_TASK_
Give back all of the entries below word for word, but leave out the pictures.

_INFORMATION PROVIDED_
+ + + + +

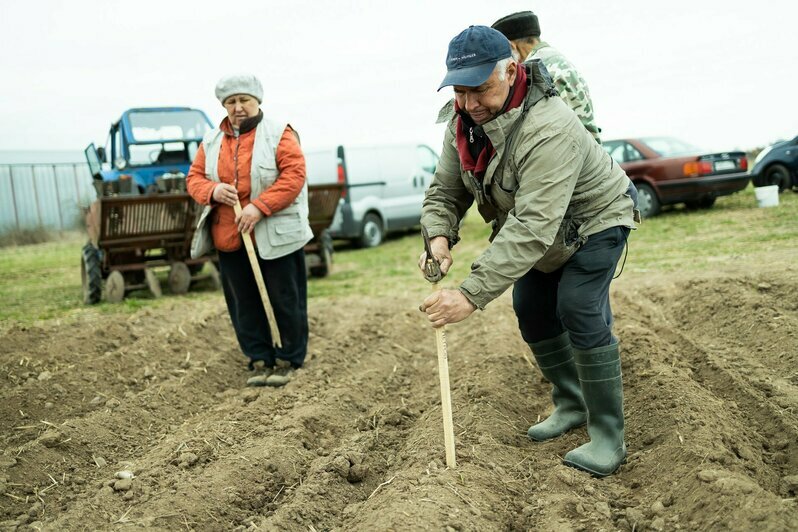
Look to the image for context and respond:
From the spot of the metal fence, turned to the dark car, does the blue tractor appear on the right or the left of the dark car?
right

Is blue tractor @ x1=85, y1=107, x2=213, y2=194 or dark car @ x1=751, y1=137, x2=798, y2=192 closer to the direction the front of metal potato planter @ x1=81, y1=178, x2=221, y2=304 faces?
the blue tractor

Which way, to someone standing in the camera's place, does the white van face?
facing away from the viewer and to the right of the viewer

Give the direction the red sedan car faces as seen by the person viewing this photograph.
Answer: facing away from the viewer and to the left of the viewer

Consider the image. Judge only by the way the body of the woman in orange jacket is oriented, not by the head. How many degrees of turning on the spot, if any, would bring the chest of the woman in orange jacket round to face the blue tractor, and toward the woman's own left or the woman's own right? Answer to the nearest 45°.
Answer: approximately 135° to the woman's own right

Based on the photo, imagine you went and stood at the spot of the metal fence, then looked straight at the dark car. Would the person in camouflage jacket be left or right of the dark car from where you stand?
right

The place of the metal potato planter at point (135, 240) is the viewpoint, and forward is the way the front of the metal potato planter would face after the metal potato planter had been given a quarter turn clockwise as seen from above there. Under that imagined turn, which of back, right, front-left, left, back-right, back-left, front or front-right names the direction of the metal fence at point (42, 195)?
left

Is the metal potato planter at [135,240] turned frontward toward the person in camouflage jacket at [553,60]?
no

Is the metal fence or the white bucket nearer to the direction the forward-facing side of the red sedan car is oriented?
the metal fence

+ + + + +

_WRITTEN SOLUTION_
Look to the image for context and respond:
From the spot of the metal fence, turned to the dark car, does the blue tractor appear on the right or the left of the dark car?
right

Is blue tractor @ x1=85, y1=107, x2=213, y2=194 or dark car @ x1=751, y1=137, x2=798, y2=192 closer to the direction the front of metal potato planter @ x1=81, y1=178, x2=221, y2=304 faces?
the blue tractor

Which way, to someone standing in the camera's place, does the white van face?
facing away from the viewer and to the right of the viewer

Give the direction the red sedan car faces as seen by the person viewing this photograph.
Answer: facing away from the viewer and to the left of the viewer

Consider the image. Judge only by the way the body of the woman in orange jacket is oriented, not by the head. How many degrees of turning on the spot, if any, would bring the chest of the woman in orange jacket round to face the blue tractor, and toward the woman's own left or the woman's own right? Answer to the nearest 45°.
Answer: approximately 135° to the woman's own right

Based on the photo, imagine you went and stood at the spot of the metal fence, then looked straight at the dark car. Would the person in camouflage jacket be left or right of the dark car from where you stand?
right

The place of the metal potato planter at point (135, 240) is the viewpoint, and forward is the way the front of the metal potato planter would face after the metal potato planter had been given a quarter turn clockwise as seen from above there. Under that imagined turn, which of back, right, front-left, left, back-right, back-left, front or front-right names the direction of the metal fence at point (42, 195)?
left

Is the metal potato planter at [135,240] turned frontward toward the person in camouflage jacket at [553,60]?
no

Is the metal fence or the white bucket nearer to the direction the forward-facing side of the red sedan car is oriented?
the metal fence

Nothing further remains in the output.